The game won't necessarily be a bad one, just far from what everyone was hoping it would be.

While Sony and Nintendo are enjoying a good run, Microsoft finds itself in a tight spot; desperate for a big win. Unfortunately for Microsoft, their immediate situation isn’t likely to change with the much-awaited Crackdown 3 looking mediocre at best. I had a chance to get a look at the game in its current state, just two weeks shy of launch and it looks like an uninspired open world shooter, far from what we saw or expected from the various E3 reveals.

You get to play as Crackdown agents as you go around an open world divided into zones, each with different type of missions. From destroying equipment to fighting robots on train stations. Clearing zones lead to progression and presumably boss fights. The gameplay and gunplay seems underdeveloped and not an evolution of what made fans flock to the original crackdown games. What’s good is that there is no right or wrong order of doing things. The whole world is open to you from the start to explore and clear the enemies as you deem fit. In fact you can even head on over to the final boss whenever you like, though don’t expect to get too far.

Crackdown 3 is essentially more or the same with slightly better visuals but no sight of the new cloud tech Microsoft was hoping to employ apart from it’s multiplayer mode. It’s essentially a game that feels like it’s late to the party, by a decade or so. This should’ve been Microsoft’s big push for what only the Xbox and PC can achieve with its cloud computing addon but the feature got relegated to only the multiplayer which feels underwhelming to say the least. It’s not bad, but it’s nothing special either.

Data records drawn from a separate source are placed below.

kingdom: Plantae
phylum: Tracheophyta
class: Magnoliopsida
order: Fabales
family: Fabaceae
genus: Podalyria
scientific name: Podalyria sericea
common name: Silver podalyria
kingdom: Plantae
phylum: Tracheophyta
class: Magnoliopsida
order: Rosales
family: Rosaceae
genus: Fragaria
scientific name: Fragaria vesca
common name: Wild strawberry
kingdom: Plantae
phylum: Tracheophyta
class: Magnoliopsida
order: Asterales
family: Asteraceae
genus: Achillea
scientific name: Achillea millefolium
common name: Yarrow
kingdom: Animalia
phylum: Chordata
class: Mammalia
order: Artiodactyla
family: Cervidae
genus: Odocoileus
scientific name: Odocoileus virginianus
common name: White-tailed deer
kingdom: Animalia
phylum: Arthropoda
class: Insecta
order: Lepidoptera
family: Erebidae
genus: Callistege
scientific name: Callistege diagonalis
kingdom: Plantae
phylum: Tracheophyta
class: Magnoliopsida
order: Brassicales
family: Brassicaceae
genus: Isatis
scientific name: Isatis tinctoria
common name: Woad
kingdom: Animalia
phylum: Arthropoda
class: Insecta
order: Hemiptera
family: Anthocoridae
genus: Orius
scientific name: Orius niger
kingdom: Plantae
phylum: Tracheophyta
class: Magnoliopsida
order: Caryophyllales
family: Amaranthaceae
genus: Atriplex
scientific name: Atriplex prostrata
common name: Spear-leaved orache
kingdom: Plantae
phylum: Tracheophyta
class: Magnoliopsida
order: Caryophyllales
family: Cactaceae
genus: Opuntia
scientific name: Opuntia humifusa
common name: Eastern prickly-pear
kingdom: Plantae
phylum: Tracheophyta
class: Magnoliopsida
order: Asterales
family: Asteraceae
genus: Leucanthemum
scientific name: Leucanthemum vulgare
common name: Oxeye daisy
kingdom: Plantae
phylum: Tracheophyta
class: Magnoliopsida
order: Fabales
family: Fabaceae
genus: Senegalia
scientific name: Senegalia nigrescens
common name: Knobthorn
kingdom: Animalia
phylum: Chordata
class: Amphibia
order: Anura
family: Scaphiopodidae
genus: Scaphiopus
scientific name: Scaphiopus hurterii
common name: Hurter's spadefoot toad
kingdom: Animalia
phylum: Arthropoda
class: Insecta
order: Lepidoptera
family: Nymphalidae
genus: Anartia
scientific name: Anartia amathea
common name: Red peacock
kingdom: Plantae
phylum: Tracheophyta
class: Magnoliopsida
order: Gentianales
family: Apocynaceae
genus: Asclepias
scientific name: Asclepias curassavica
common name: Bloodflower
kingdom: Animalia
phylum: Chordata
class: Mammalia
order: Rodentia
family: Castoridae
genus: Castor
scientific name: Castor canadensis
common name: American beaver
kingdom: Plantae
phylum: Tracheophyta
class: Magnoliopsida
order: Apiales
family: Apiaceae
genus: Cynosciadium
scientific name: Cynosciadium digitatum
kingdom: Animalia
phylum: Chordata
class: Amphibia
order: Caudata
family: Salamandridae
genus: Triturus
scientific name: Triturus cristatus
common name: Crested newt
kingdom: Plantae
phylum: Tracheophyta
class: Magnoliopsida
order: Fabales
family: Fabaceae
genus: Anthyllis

Crackdown 3 won’t necessarily be a bad game, just far from what everyone was hoping it would be. I have no doubt Crackdown 3 will be a ton of fun for fans of the franchise, but it won’t deliver on the promise of unlocking the full potential of the Xbox One. Most of the recent Xbox exclusive, be it AAA or smaller titles have done well commercially at least, if not in terms of response from critics and gamers. Crackdown 3 might just sneak it’s way on to the same list thanks to the big Xbox Games Pass push; which is great because in its current state from what I saw, it’s hard to justify a full price purchase

Microsoft needed a big hitter to go against the likes of Spiderman, Bloodborne and or even God of War for that matter, but what it got instead is a game that just about managed to climb its way out of development hell. Unfortunately, for Microsoft the story only gets worse as it’s launching in one of the toughest launch periods this year; competing with the likes of Anthem, Metro Exodus, Far Cry: New Dawn and the recently launched Apex: Legends.